Due to their complex structures, not all langchain components are readily serializable. If native serialization is not supported and MLflow doesn’t support saving the model, you can file an issue in the LangChain repository or ask for guidance in the LangChain Discussions board.
Keeping Up with New Features in MLflow: MLflow might not immediately support the latest LangChain features immediately.

If a new feature is not supported in MLflow, consider filing a feature request on the MLflow GitHub issues page.

I’m getting an AttributeError when saving my model

Handling Dependency Installation in LangChain and MLflow: LangChain and MLflow do not automatically install all dependencies.

Other packages that might be required for specific agents, retrievers, or tools may need to be explicitly defined when saving or logging your model. If your model relies on these external component libraries (particularly for tools) that not included in the standard LangChain package, these dependencies will not be automatically logged as part of the model at all times (see below for guidance on how to include them).
Declaring Extra Dependencies: Use the extra_pip_requirements parameter when saving and logging.

When saving or logging your model that contains external dependencies that are not part of the core langchain installation, you will need these additional dependencies. The model flavor contains two options for declaring these dependencies: extra_pip_requirements and pip_requirements. While specifying pip_requirements is entirely valid, we recommend using extra_pip_requirements as it does not rely on defining all of the core dependent packages that are required to use the langchain model for inference (the other core dependencies will be inferred automatically).

I can’t load the model logged by mlflow langchain autologging

Model contains langchain retrievers: LangChain retrievers are not supported by MLflow autologging.

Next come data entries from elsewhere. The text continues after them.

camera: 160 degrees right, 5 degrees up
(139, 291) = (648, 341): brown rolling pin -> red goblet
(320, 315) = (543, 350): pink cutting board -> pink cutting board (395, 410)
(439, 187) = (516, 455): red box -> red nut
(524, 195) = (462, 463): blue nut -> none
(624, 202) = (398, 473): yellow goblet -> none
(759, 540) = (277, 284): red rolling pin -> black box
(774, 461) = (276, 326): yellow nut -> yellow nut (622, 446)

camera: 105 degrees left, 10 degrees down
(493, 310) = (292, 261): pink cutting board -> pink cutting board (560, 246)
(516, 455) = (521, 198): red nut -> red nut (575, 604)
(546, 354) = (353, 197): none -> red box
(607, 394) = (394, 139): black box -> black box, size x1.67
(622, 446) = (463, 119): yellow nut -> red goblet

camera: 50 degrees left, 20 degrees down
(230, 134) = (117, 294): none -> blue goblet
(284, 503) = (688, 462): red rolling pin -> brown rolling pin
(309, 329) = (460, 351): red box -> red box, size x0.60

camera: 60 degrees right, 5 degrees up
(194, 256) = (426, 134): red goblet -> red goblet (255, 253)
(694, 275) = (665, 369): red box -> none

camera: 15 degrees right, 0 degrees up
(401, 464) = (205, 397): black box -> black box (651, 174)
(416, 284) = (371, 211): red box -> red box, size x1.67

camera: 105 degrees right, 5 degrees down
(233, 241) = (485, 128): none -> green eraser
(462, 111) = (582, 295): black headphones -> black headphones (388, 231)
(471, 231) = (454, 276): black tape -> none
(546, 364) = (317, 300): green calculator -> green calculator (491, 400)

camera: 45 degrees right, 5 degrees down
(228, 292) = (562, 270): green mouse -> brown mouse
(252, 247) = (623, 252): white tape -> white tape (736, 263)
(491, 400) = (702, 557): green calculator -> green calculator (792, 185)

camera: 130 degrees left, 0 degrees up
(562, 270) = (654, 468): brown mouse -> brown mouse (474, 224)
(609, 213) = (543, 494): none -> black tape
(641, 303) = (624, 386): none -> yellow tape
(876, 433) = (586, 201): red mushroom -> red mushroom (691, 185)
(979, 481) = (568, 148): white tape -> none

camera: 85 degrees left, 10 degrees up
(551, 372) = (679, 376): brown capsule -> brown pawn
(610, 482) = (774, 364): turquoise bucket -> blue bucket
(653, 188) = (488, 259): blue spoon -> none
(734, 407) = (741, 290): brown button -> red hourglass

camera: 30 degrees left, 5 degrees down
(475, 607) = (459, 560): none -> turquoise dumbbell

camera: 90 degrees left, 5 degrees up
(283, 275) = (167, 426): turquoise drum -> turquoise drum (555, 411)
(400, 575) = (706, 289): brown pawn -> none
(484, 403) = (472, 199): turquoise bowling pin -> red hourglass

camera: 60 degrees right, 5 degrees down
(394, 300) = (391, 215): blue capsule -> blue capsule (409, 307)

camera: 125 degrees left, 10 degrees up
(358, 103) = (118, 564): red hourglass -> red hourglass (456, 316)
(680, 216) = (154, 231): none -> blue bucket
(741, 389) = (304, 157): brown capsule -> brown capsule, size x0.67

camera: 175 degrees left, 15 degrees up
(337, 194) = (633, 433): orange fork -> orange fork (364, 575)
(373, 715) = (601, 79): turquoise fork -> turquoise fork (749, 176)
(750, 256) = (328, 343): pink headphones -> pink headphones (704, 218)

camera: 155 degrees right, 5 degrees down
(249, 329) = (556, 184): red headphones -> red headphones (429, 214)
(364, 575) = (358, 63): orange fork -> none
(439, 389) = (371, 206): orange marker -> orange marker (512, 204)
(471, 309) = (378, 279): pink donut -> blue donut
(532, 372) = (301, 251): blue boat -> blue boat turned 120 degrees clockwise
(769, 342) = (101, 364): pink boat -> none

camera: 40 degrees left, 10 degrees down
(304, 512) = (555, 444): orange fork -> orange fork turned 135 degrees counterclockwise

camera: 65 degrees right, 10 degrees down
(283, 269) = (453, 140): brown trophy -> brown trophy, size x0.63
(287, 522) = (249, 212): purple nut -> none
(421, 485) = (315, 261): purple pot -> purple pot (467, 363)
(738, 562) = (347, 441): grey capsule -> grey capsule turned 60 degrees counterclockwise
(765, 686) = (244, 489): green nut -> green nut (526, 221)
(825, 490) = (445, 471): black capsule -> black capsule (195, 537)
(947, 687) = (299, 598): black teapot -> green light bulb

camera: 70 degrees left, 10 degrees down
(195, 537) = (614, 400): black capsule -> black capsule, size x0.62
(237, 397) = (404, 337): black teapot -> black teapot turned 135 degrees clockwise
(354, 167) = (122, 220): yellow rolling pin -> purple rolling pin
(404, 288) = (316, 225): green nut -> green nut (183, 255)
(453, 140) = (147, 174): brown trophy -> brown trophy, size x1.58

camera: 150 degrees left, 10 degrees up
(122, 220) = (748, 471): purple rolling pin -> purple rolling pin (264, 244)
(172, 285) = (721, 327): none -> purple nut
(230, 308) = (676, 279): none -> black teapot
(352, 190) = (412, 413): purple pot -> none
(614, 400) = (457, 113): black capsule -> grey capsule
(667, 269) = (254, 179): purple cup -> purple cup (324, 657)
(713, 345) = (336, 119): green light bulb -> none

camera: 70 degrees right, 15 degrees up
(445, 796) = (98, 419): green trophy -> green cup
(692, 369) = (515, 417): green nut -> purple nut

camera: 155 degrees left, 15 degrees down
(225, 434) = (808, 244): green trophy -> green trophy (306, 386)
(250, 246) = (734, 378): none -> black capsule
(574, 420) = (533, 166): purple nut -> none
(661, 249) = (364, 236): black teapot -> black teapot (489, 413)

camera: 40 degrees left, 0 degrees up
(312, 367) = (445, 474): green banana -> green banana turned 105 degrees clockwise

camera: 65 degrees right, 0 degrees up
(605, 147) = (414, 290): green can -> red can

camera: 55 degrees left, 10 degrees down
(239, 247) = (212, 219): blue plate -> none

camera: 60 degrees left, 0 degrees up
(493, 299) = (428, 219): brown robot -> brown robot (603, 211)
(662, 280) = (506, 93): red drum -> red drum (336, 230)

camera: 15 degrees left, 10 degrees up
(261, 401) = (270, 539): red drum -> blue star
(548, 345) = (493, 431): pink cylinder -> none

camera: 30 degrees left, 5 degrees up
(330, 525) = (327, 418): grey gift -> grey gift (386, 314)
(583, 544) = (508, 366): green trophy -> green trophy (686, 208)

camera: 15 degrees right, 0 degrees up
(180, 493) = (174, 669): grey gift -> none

If your model contains a retriever, you will need to manually log the model using the mlflow.langchain.log_model API. As loading those models requires specifying loader_fn and persist_dir parameters, please check examples in retriever_chain
Can’t pickle certain objects: Try manually log the model.

For certain models that langchain does not support native saving/loading, we pickle the object and save it, while it requires cloudpickle version to be consistent when saving/loading the model, as well as PyDantic version to be 2.x. Try manually log the model with mlflow.langchain.log_model API.